The reason for this, VSS members, although logically one device, will always try to use a physical egress port on the VSS member that's sending the traffic.  VSS cross member traffic, is, ideally, only for when the sending device does not have a local physical egress port (and, by design, that should be avoided).

Thank you Joseph for your comments.

if I understood you correctly, the egress interface is only through the active member of the vss chassis. The other two L3 uplink connection from the standby chassis forwards ingress routed traffic through vss L3 intra-link as both data planes are actively forwarding data packet??

thank you again. 

 

"if I understood you correctly, the egress interface is only through the active member of the vss chassis."

No, believe you misunderstood.  Either VSS member will select its own local (to it) egress port.  (NB: correction to my earlier post, this assumes, from the logical VSS device, the paths from each VSS member appear equal.)
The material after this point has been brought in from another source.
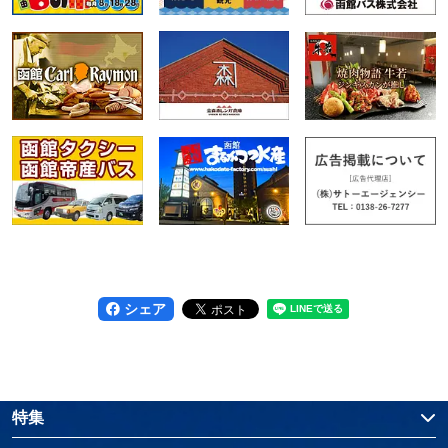
シェア
特集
For example, if you have a dual Etherchannel link, with one connection to each VSS member, each VSS switch member will "ignore" whatever load balancing algorithm is being used; a local port, on VSS member switch with frame to transmit, will always be used.

Or, for example, each VSS member switch has a routed port, each with equal cost to destination.  Unlike "normal" ECMP, which will round-robin flows across egress ports, VSS with packet to send will only use its own egress port.

In you're wondering why VSS operates like this, consider the fabric bandwidth within many VSS member switches, then consider, if both VSS members have (equal cost) egress connections to same destination, up to half of one VSS member switch's bandwidth might be sent to its VSS mate.

Since VSS doesn't load balance between its VSS members for egress, by design, you want to try to load balance traffic being sent to the VSS pair.

BTW, I recall (?) in VSS lingo, the active switch master is the VSS member acting like a supervisor for the VSS pair.